WORK ORDER — Each line from the first entry to the line with "Table 3. LP-PIESC", both included, is to be returned unchanged, with any pictures dropped.

EXCERPTED RECORDS —
◆ ◆ ◆ ◆ ◆

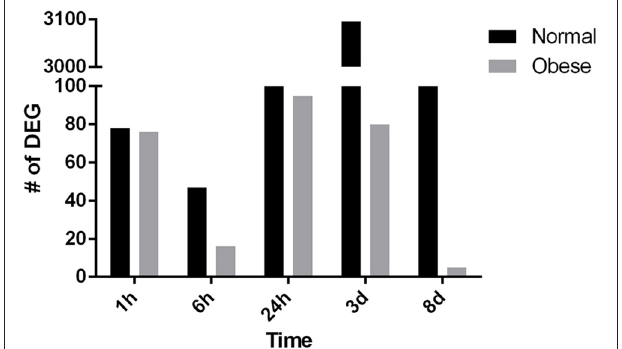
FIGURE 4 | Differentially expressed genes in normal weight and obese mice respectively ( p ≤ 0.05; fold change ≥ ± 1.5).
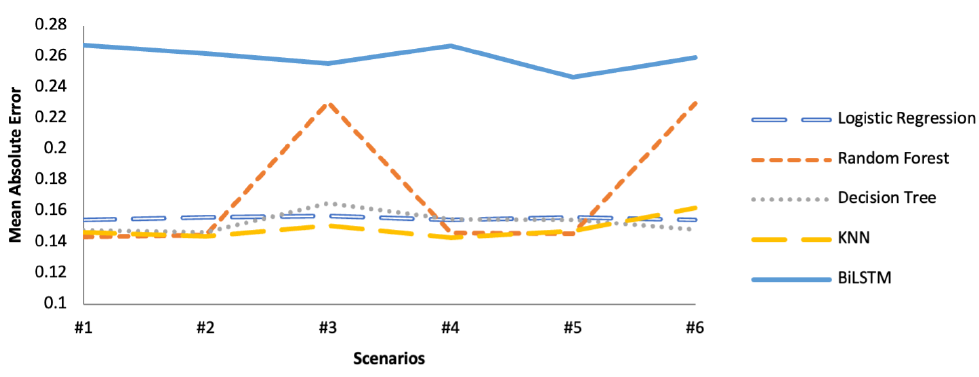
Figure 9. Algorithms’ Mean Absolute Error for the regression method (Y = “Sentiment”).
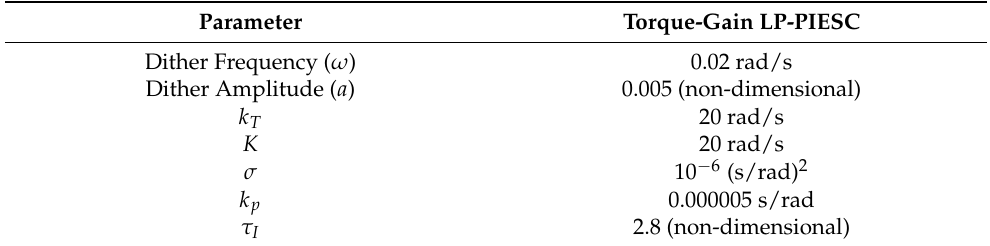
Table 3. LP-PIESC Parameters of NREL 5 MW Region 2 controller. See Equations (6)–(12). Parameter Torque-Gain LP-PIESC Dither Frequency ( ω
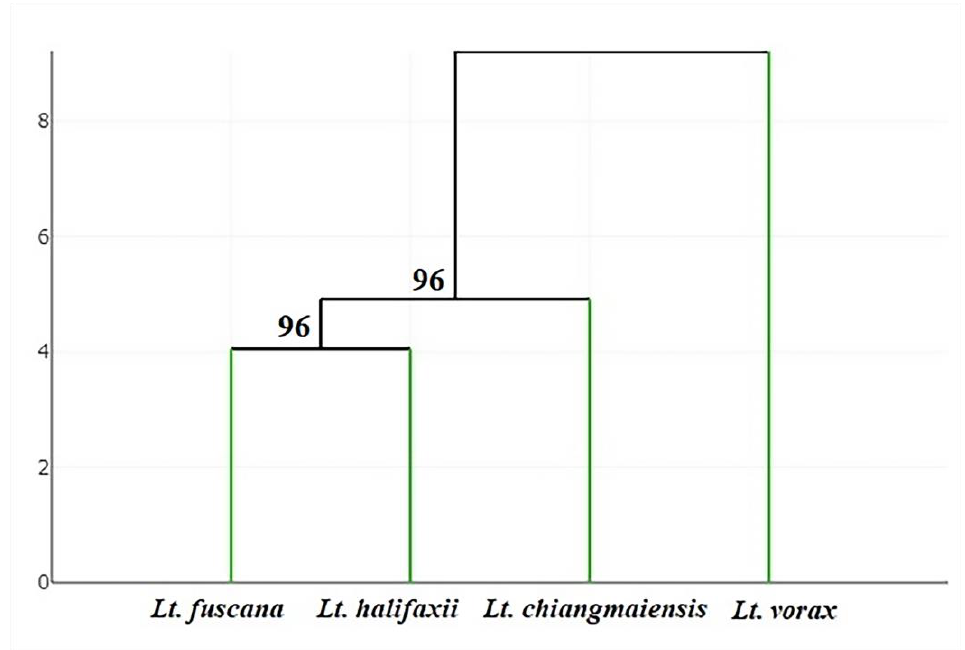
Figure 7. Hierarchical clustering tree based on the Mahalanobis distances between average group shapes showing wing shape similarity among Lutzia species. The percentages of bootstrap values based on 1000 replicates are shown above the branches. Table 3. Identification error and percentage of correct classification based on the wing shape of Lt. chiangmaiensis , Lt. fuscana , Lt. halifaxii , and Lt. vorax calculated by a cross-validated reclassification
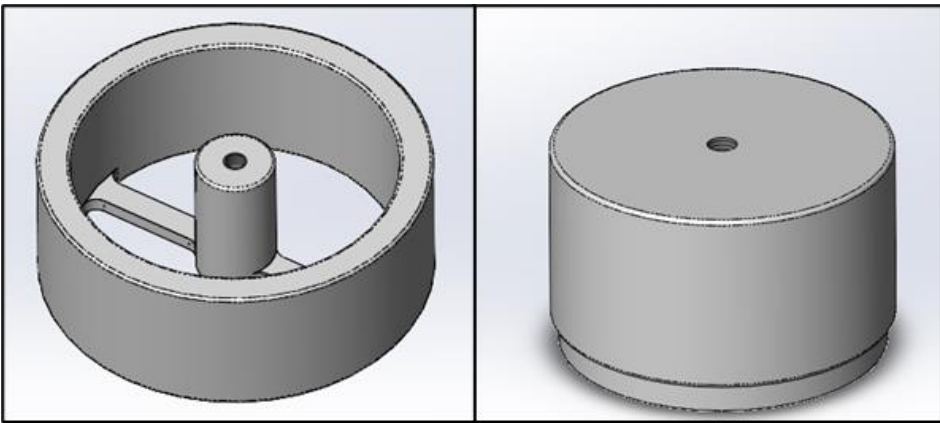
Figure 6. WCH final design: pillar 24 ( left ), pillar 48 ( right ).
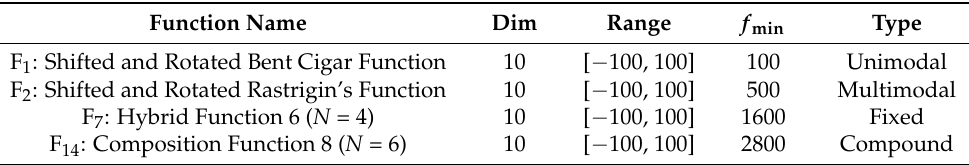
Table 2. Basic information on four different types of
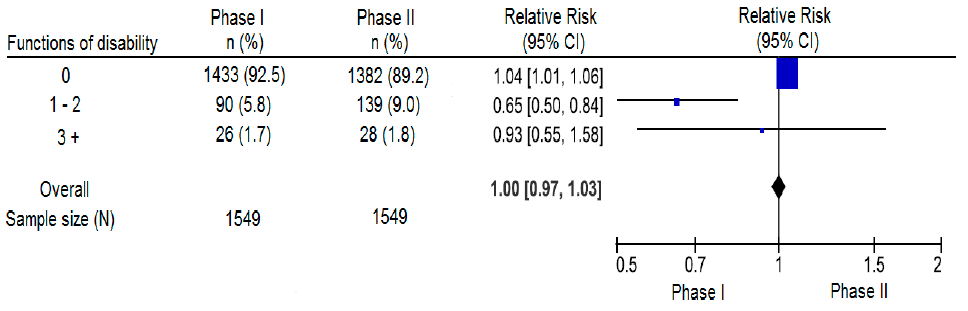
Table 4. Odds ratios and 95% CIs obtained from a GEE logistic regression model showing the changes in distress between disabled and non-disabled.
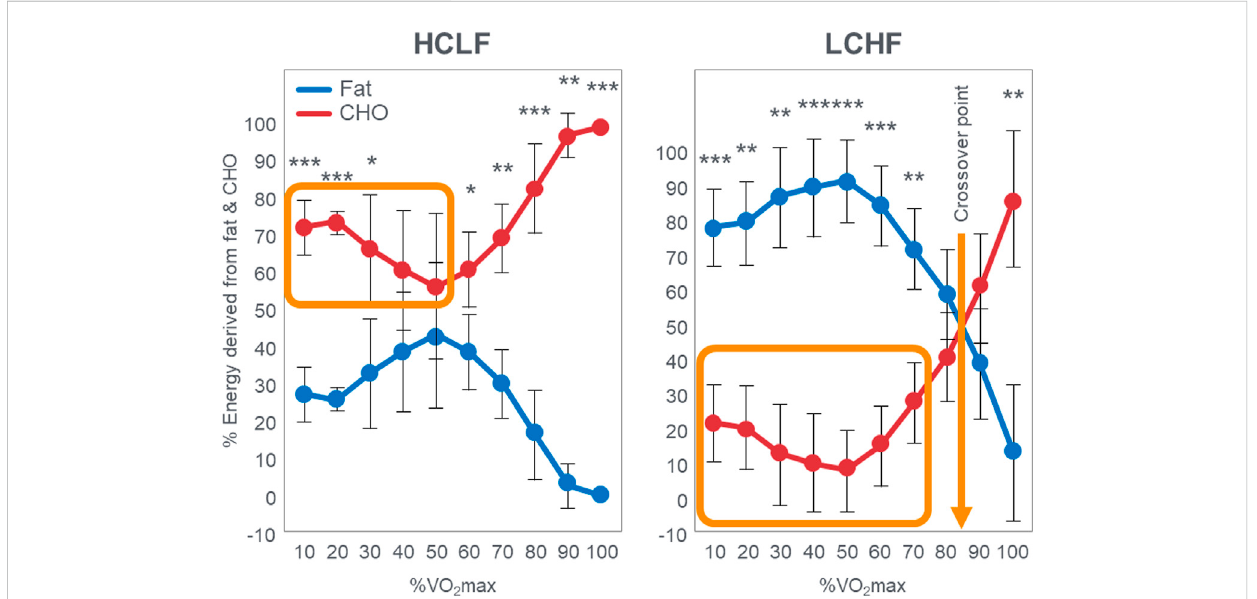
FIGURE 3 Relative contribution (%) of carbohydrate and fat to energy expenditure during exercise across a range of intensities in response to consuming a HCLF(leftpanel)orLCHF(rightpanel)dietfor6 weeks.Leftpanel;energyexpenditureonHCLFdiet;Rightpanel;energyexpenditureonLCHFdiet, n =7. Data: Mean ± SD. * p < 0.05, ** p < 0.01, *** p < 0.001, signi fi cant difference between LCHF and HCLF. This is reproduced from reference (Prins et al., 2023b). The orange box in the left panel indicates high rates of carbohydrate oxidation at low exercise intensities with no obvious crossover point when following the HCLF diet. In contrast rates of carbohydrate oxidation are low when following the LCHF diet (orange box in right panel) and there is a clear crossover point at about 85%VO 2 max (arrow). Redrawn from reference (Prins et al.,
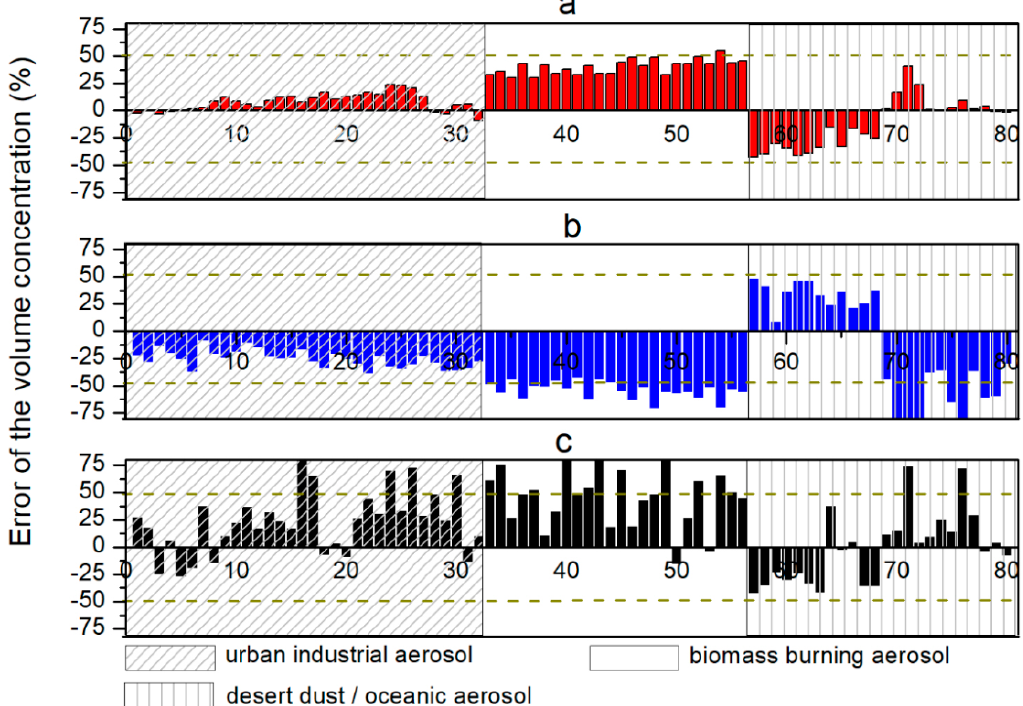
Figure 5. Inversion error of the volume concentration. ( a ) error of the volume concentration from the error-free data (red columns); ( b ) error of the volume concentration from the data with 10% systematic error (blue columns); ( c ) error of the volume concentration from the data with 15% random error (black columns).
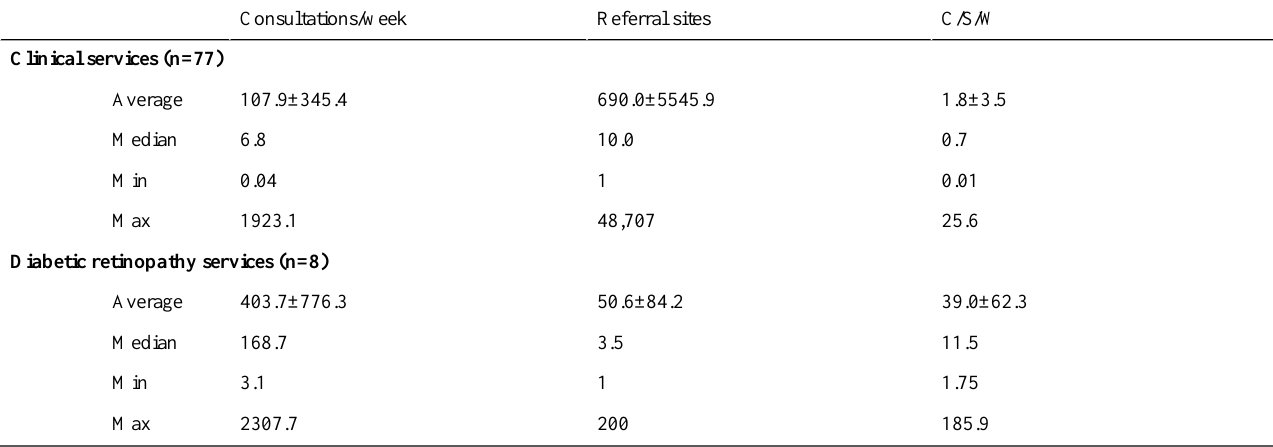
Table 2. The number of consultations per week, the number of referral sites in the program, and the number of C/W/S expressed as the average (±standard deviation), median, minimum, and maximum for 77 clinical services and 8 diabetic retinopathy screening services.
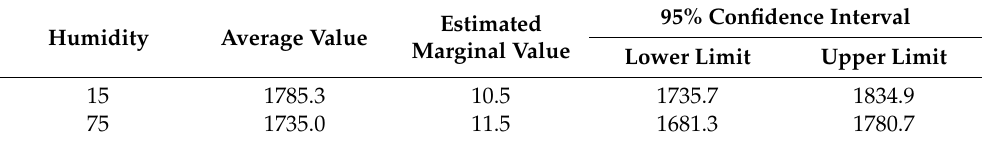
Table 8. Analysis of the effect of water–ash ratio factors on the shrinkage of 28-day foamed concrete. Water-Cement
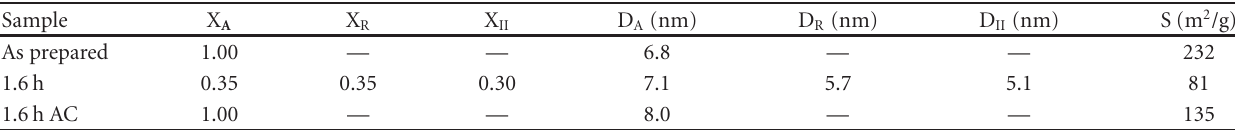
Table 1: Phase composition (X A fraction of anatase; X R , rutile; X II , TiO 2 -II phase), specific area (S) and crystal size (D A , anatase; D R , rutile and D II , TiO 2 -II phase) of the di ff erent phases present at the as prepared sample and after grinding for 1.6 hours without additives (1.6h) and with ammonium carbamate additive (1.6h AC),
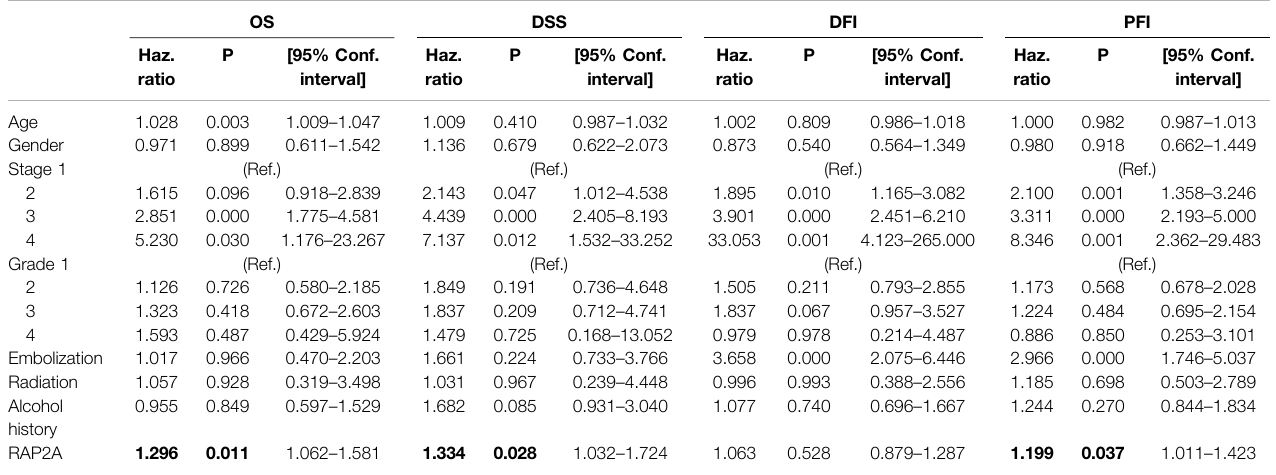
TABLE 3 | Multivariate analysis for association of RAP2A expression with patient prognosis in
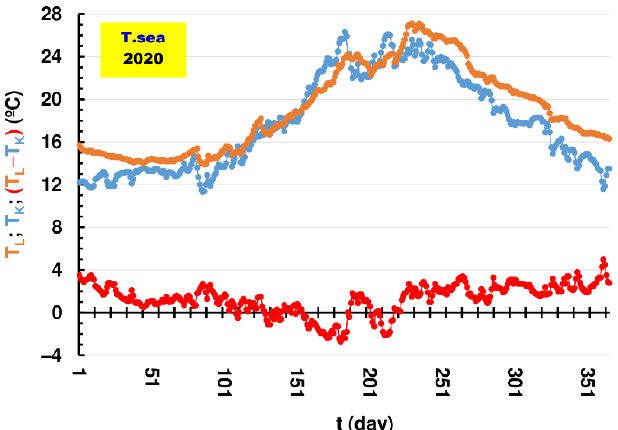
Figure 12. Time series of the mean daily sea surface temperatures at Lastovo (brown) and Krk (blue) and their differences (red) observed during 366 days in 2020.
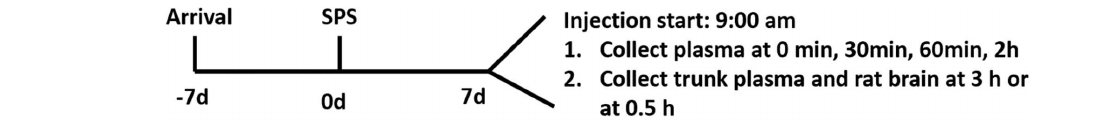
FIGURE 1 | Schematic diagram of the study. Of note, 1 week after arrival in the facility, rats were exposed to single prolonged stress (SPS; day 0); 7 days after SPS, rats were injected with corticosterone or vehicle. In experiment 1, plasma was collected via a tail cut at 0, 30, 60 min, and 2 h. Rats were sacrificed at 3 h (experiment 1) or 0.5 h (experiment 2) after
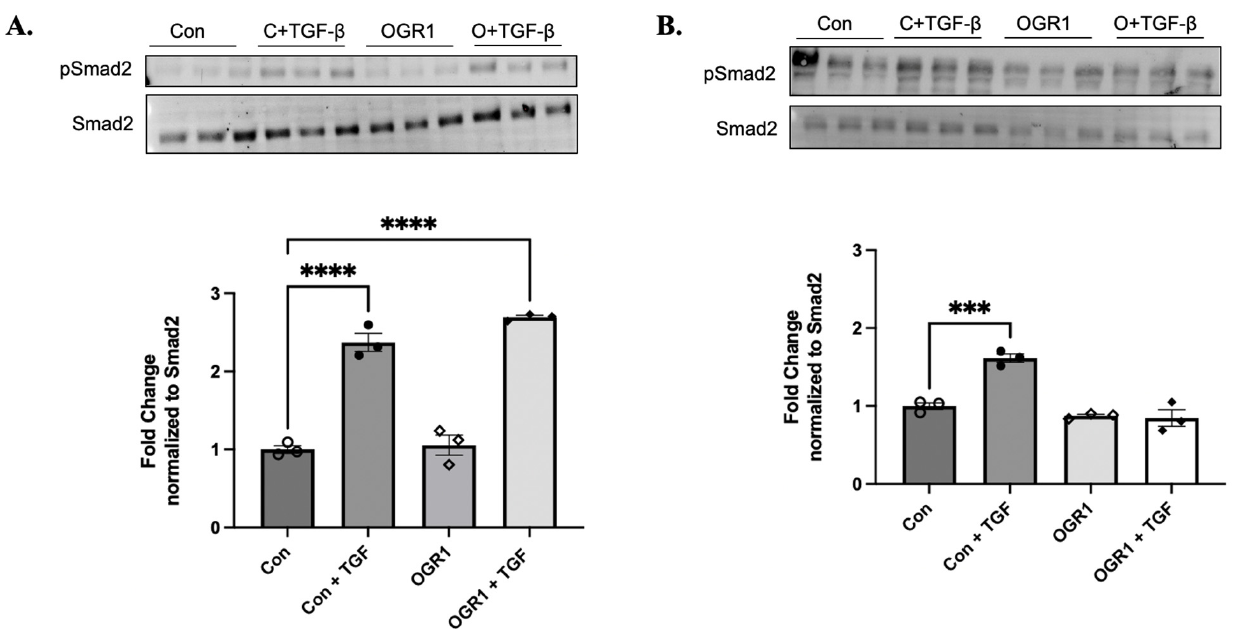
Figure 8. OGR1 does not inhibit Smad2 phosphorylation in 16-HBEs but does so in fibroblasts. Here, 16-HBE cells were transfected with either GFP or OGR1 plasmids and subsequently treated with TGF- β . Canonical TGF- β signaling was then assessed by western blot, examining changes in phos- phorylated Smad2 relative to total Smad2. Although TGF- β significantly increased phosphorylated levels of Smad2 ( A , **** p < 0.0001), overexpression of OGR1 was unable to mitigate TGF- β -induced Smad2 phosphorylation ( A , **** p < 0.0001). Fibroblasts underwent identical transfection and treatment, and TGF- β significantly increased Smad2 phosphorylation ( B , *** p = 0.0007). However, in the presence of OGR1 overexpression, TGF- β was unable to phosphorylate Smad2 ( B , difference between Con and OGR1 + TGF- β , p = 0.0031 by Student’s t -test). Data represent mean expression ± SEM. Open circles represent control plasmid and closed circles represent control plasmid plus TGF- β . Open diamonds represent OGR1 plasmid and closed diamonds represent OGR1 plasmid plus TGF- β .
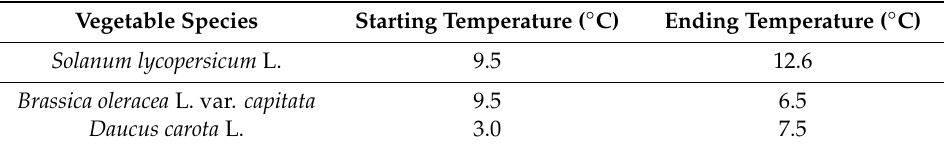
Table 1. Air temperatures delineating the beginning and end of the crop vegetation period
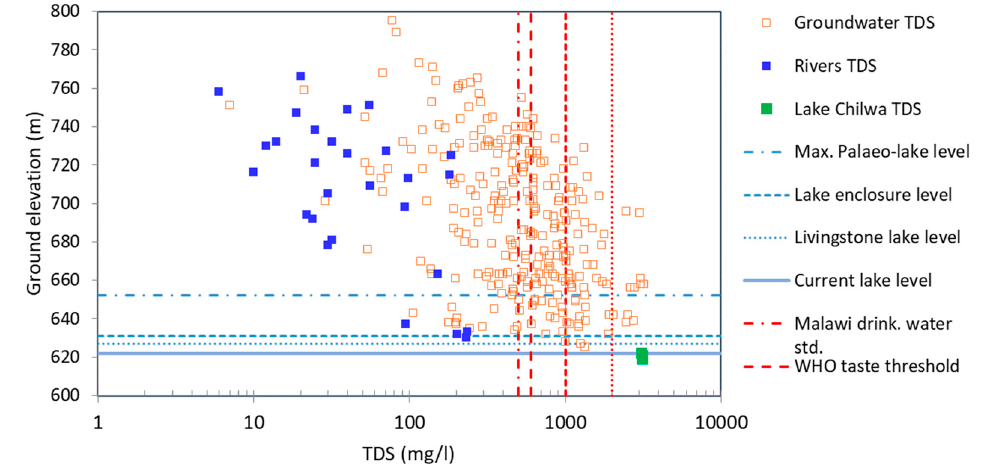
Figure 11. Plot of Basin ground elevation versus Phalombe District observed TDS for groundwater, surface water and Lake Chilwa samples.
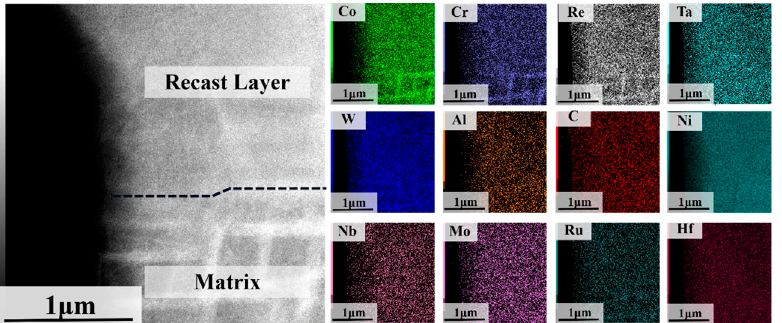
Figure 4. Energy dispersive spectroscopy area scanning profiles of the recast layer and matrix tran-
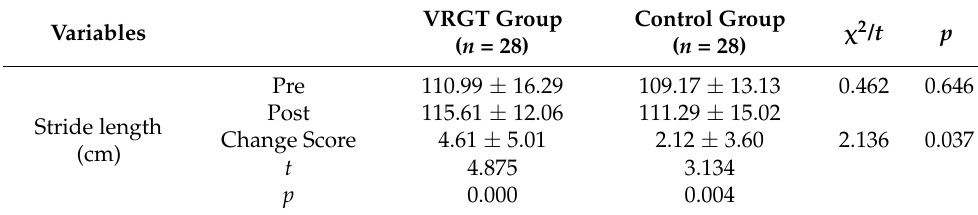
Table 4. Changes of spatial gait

◆ ◆ ◆ ◆ ◆

THE ANSWER —
FIGURE 4 | Differentially expressed genes in normal weight and obese mice respectively ( p ≤ 0.05; fold change ≥ ± 1.5).
Figure 9. Algorithms’ Mean Absolute Error for the regression method (Y = “Sentiment”).
Table 3. LP-PIESC Parameters of NREL 5 MW Region 2 controller. See Equations (6)–(12). Parameter Torque-Gain LP-PIESC Dither Frequency ( ω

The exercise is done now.